Oil was poised for the biggest weekly decline since July as a rout in emerging markets raises concern energy demand will weaken.
Futures in New York fell for a third straight session on Friday after a week-long slide of developing markets. The dollar advanced after American employers added more jobs than expected, diminishing the appeal of commodities priced in the greenback.
“This whole emerging market situation is sapping a lot of energy from commodity markets,” Bart Melek, head of global commodity strategy at TD Securities in Toronto, said by phone. “Risk appetites have waned somewhat. That’s not particularly good.”

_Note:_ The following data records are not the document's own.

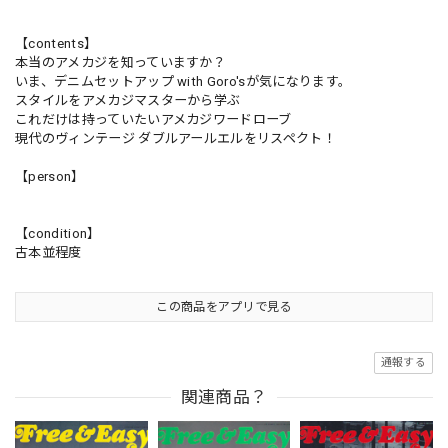
【contents】
本当のアメカジを知っていますか？
いま、デニムセットアップ with Goro'sが気になります。
スタイルをアメカジマスターから学ぶ
これだけは持っていたいアメカジワードローブ
現代のヴィンテージ ダブルアールエルをリスペクト！
【person】
【condition】
古本並程度
この商品をアプリで見る
通報する
関連商品？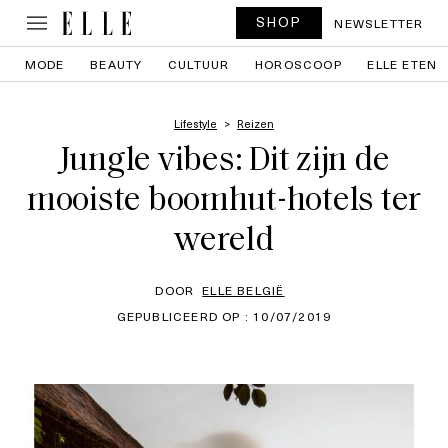
SHOP
NEWSLETTER
MODE
BEAUTY
CULTUUR
HOROSCOOP
ELLE ETEN
Lifestyle
Reizen
Jungle vibes: Dit zijn de
mooiste boomhut-hotels ter
wereld
DOOR
ELLE BELGIË
GEPUBLICEERD OP : 10/07/2019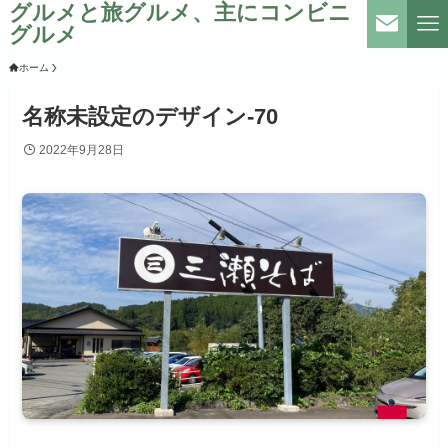
グルメと旅グルメ、主にコンビニ
グルメ
ホーム
名称未設定のデザイン-70
2022年9月28日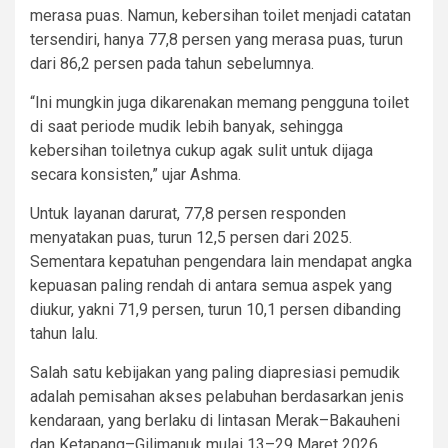
merasa puas. Namun, kebersihan toilet menjadi catatan
tersendiri, hanya 77,8 persen yang merasa puas, turun
dari 86,2 persen pada tahun sebelumnya.
“Ini mungkin juga dikarenakan memang pengguna toilet
di saat periode mudik lebih banyak, sehingga
kebersihan toiletnya cukup agak sulit untuk dijaga
secara konsisten,” ujar Ashma.
Untuk layanan darurat, 77,8 persen responden
menyatakan puas, turun 12,5 persen dari 2025.
Sementara kepatuhan pengendara lain mendapat angka
kepuasan paling rendah di antara semua aspek yang
diukur, yakni 71,9 persen, turun 10,1 persen dibanding
tahun lalu.
Salah satu kebijakan yang paling diapresiasi pemudik
adalah pemisahan akses pelabuhan berdasarkan jenis
kendaraan, yang berlaku di lintasan Merak–Bakauheni
dan Ketapang–Gilimanuk mulai 13–29 Maret 2026.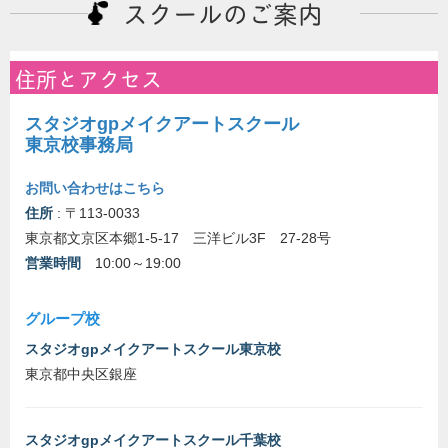
スクールのご案内
住所とアクセス
スタジオgpメイクアートスクール
東京校事務局
お問い合わせはこちら
住所
: 〒113-0033
東京都文京区本郷1-5-17 三洋ビル3F 27-28号
営業時間
10:00～19:00
グループ校
スタジオgpメイクアートスクール東京校
東京都中央区銀座
スタジオgpメイクアートスクール千葉校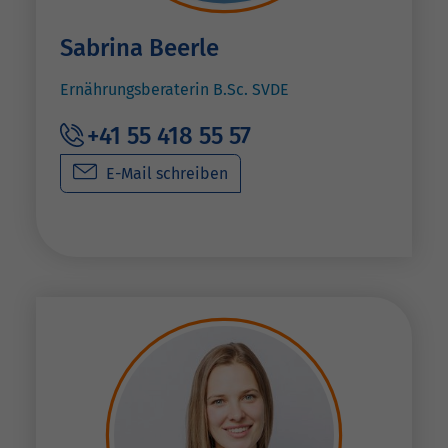
Sabrina Beerle
Ernährungsberaterin B.Sc. SVDE
+41 55 418 55 57
E-Mail schreiben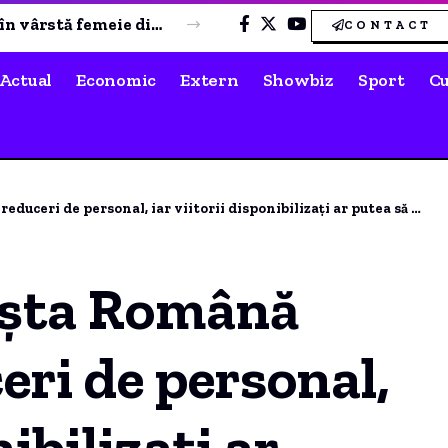
PSD acuză PNL și USR că au blocat 771 milioane euro pentru a-l proteja pe Dominic Fritz, în urma contestării Legii Integrității la CCR.
CONTACT
Actual
Economic
Extern
Showbiz
Sport
Cu
ersonal, iar viitorii disponibilizați ar putea să nu primească compensații.
șta Română
eri de personal,
nibilizați ar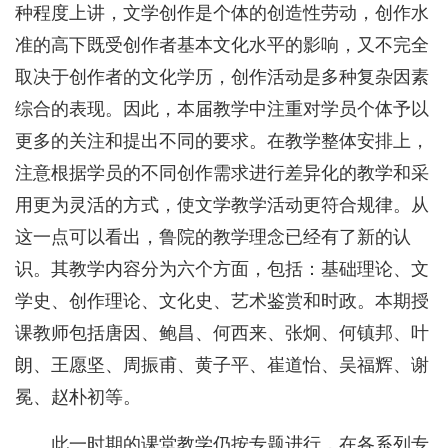
种程度上讲，文学创作是个体的创造性劳动，创作水
准的高下既受创作者基本文化水平的影响，又不完全
取决于创作者的文化学历，创作活动是多种复杂因素
综合的表现。因此，本届教学中注重对学员个体予以
更多的关注和提出不同的要求。在教学整体安排上，
注意根据学员的不同创作需求进行差异化的教学和采
用更为灵活的方式，使文学教学活动更符合规律。从
这一点可以看出，鲁院的教学理念已经有了新的认
识。其教学内容分为六个方面，包括：基础理论、文
学史、创作理论、文化史、艺术鉴赏和时政。本期授
课教师包括唐因、鲍昌、何西来、张炯、何镇邦、叶
朗、王愿坚、周振甫、黄子平、崔道怡、吴福辉、谢
冕、赵朴初等。
此一时期的课堂教学仍按专题进行，在各系列专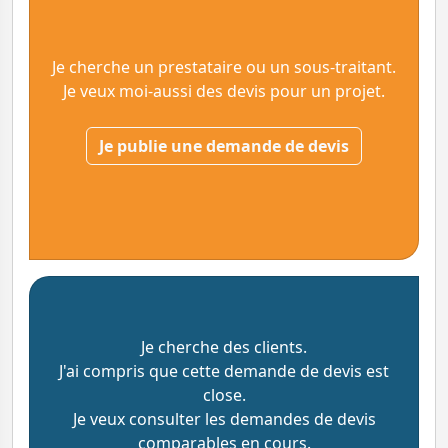
Je cherche un prestataire ou un sous-traitant.
Je veux moi-aussi des devis pour un projet.
Je publie une demande de devis
Je cherche des clients.
J'ai compris que cette demande de devis est
close.
Je veux consulter les demandes de devis
comparables en cours.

The protracted trade dispute between the U.S. and China has cast a shadow over prospects for the economic growth that fuels energy demand. That bearish sentiment has been tempered somewhat by fears that U.S. sanctions against Iran may cripple supplies from OPEC’s No. 3 exporter.

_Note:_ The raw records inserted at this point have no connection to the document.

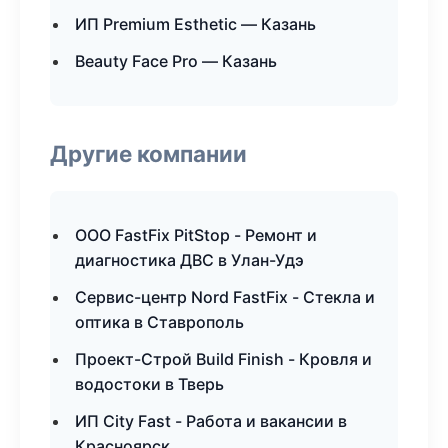
ИП Premium Esthetic — Казань
Beauty Face Pro — Казань
Другие компании
ООО FastFix PitStop - Ремонт и
диагностика ДВС в Улан-Удэ
Сервис-центр Nord FastFix - Стекла и
оптика в Ставрополь
Проект-Строй Build Finish - Кровля и
водостоки в Тверь
ИП City Fast - Работа и вакансии в
Красноярск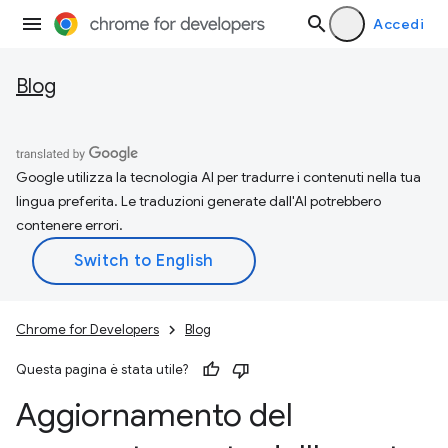
Accedi
Blog
Google utilizza la tecnologia AI per tradurre i contenuti nella tua
lingua preferita. Le traduzioni generate dall'AI potrebbero
contenere errori.
Chrome for Developers
Blog
Questa pagina è stata utile?
Aggiornamento del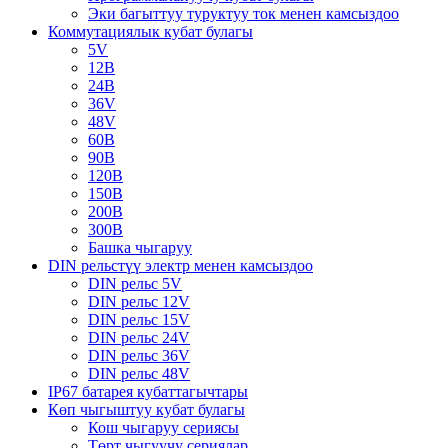
Эки багыттуу туруктуу ток менен камсыздоо
Коммутациялык кубат булагы
5V
12В
24В
36V
48V
60В
90В
120В
150В
200В
300В
Башка чыгаруу
DIN рельстүү электр менен камсыздоо
DIN рельс 5V
DIN рельс 12V
DIN рельс 15V
DIN рельс 24V
DIN рельс 36V
DIN рельс 48V
IP67 батарея кубаттагычтары
Көп чыгыштуу кубат булагы
Кош чыгаруу сериясы
Төрт чыгуучу сериялар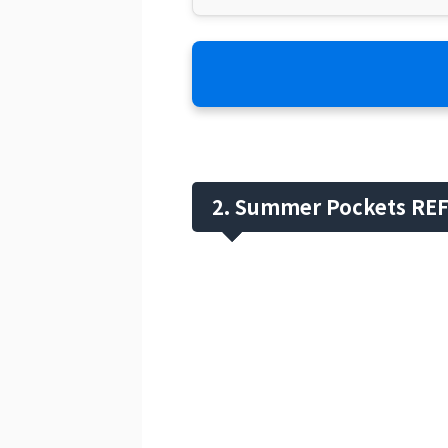
2. Summer Pockets RE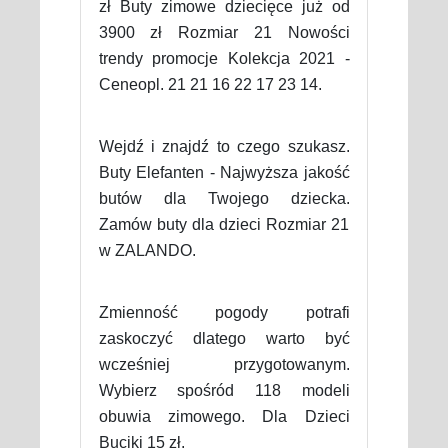
zł Buty zimowe dziecięce już od
3900 zł Rozmiar 21 Nowości
trendy promocje Kolekcja 2021 -
Ceneopl. 21 21 16 22 17 23 14.
Wejdź i znajdź to czego szukasz.
Buty Elefanten - Najwyższa jakość
butów dla Twojego dziecka.
Zamów buty dla dzieci Rozmiar 21
w ZALANDO.
Zmienność pogody potrafi
zaskoczyć dlatego warto być
wcześniej przygotowanym.
Wybierz spośród 118 modeli
obuwia zimowego. Dla Dzieci
Buciki 15 zł.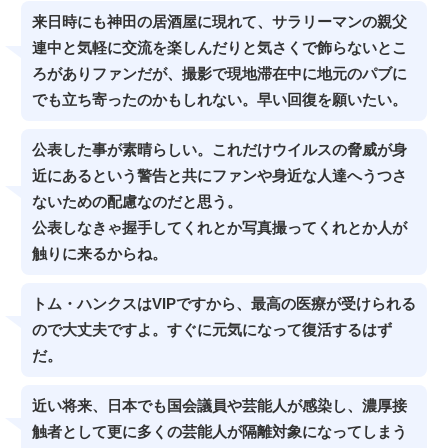
来日時にも神田の居酒屋に現れて、サラリーマンの親父
連中と気軽に交流を楽しんだりと気さくで飾らないとこ
ろがありファンだが、撮影で現地滞在中に地元のパブに
でも立ち寄ったのかもしれない。早い回復を願いたい。
公表した事が素晴らしい。これだけウイルスの脅威が身
近にあるという警告と共にファンや身近な人達へうつさ
ないための配慮なのだと思う。
公表しなきゃ握手してくれとか写真撮ってくれとか人が
触りに来るからね。
トム・ハンクスはVIPですから、最高の医療が受けられる
ので大丈夫ですよ。すぐに元気になって復活するはず
だ。
近い将来、日本でも国会議員や芸能人が感染し、濃厚接
触者として更に多くの芸能人が隔離対象になってしまう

West Texas Intermediate for October delivery fell 60 cents to $67.17 a barrel at 10:30 a.m. on the New York Mercantile Exchange. Prices were down 3.4 percent for the week, the biggest weekly drop since mid July. Total volume traded was about 18 percent below the 100-day average.
Brent for November settlement fell 37 cents to $76.13 on the ICE Futures Europe exchange, on course for a 1.5 percent weekly decline. The global benchmark crude traded at a $9.11 premium to WTI for the same month.